Direkçi, 2023 hedefinin sadece 500 milyar dolar ihracat sloganıyla değil, katılımcı ve çağdaş demokrasinin, sağlıklı ve tok insanların, üstün ve adil hukukun egemen olacağı, mevcut toprakları üzerinde yıldızı parlayan bir Türkiye Cumhuriyeti olarak hedeflenmesi gerektiğini dile getiren Direkçi, şunları kaydetti:
"Sadece ekonomik büyüklükte değil, markalaşma, Ar-Ge, yenileşim, rekabetçilik gibi uluslararası sıralamalarda da dünyada ön sıralarda olmak zorundayız. Bunu ancak ülkemizi yönetenler başta olmak üzere, birbirimizi dinleyerek, anlayarak, paylaşarak ve aynı hedefte çok çalışarak gerçekleştirebiliriz."
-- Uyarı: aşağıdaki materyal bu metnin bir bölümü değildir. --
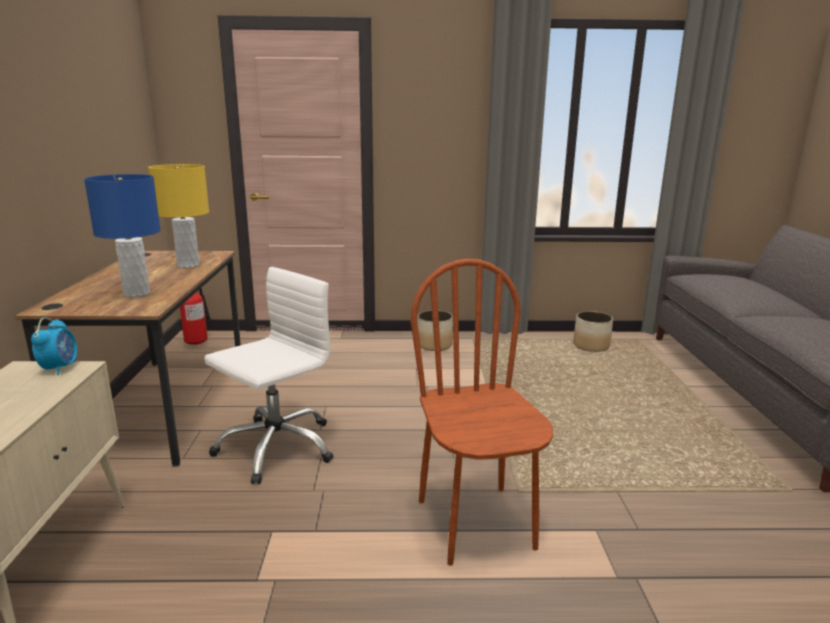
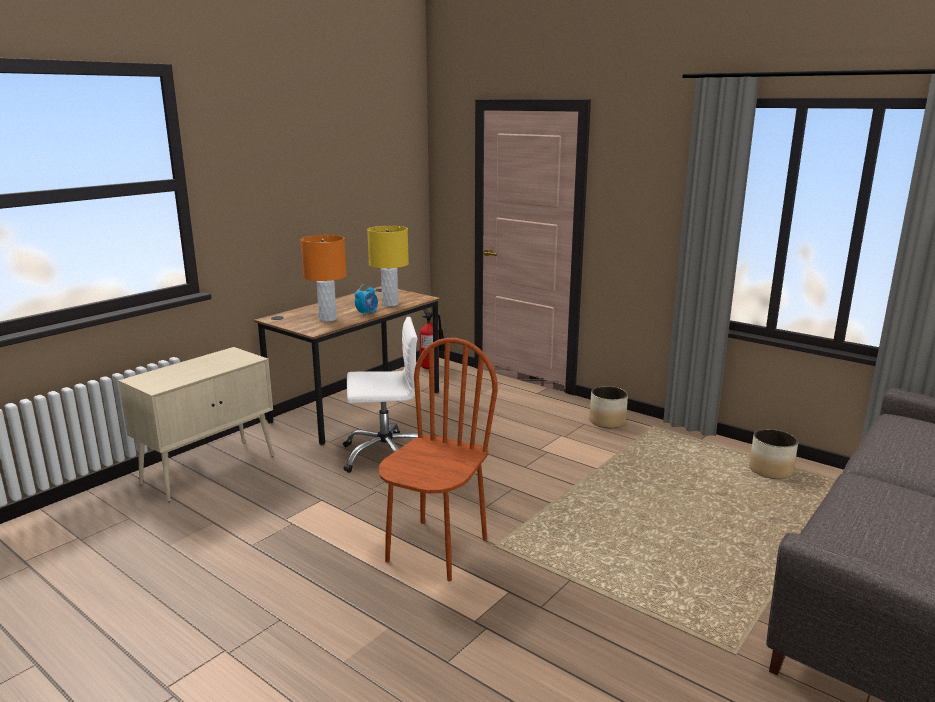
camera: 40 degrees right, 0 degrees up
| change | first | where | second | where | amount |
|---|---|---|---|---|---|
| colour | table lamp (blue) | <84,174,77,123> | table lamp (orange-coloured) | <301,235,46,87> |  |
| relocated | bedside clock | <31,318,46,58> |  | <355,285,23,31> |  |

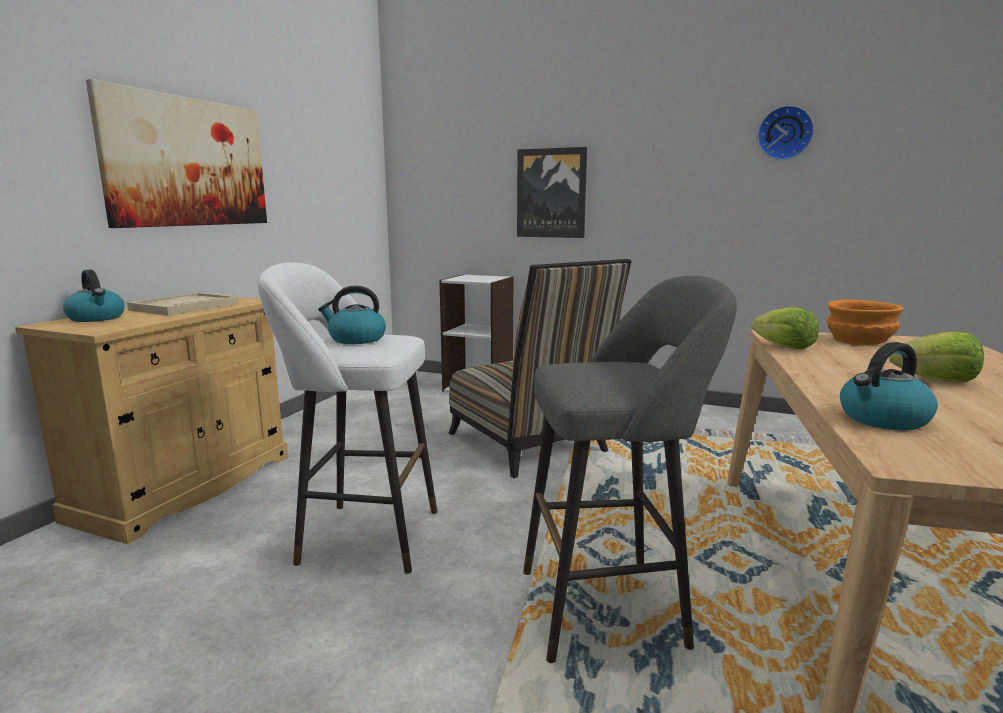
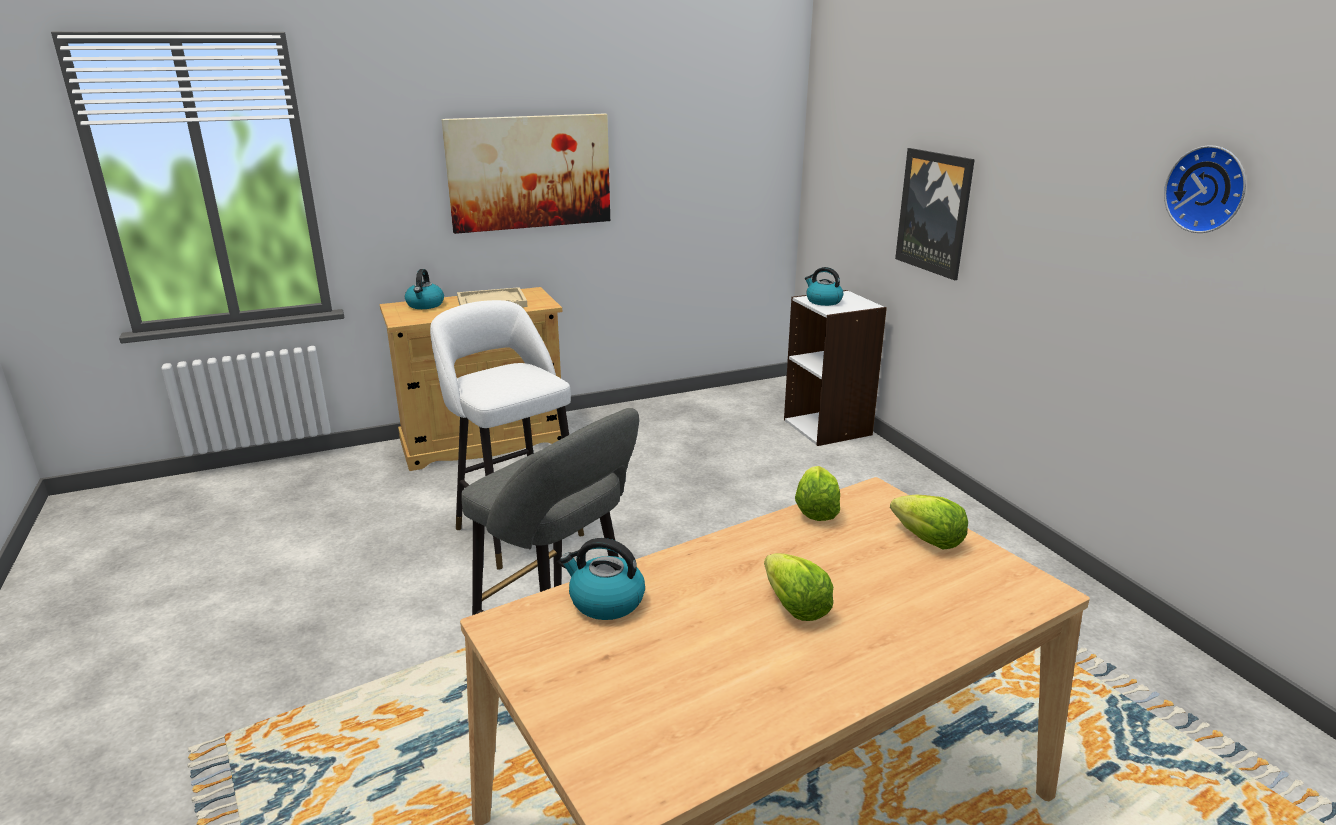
camera: 45 degrees right, 10 degrees up
| change | first | where | second | where | amount |
|---|---|---|---|---|---|
| relocated | tea kettle | <318,286,68,58> |  | <805,267,38,39> |  |
| exchanged | deep dish (orange-coloured) | <826,300,78,45> | lettuce | <890,494,78,56> |  |
| missing | chair | <449,259,182,219> |  |  |  |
Kal-Der Yönetim Kurulu Başkanı Hamdi Doğan da derneklerinin, kalite anlaşışının tüm ülkeye yayılması için çaba gösteren bir sivil toplum örgütü olduğunu ifade ederek, "Temel hedefimiz; Türkiye'nin yaşam kalitesini artırmaktır" dedi.
Doğan, Türkiye'nin sıçrama yaparak gerçekleştirdiği iyileşmelerle fark yaratması gereken bir noktada olduğunu vurgulayarak, "Ancak farklılıkları sınırlayan, kısıtlayan değil, farklılıkların gelişmenin belirleyicisi olduğu bir yönetim anlayışına ihtiyaç vardır" görüşünü dile getirdi.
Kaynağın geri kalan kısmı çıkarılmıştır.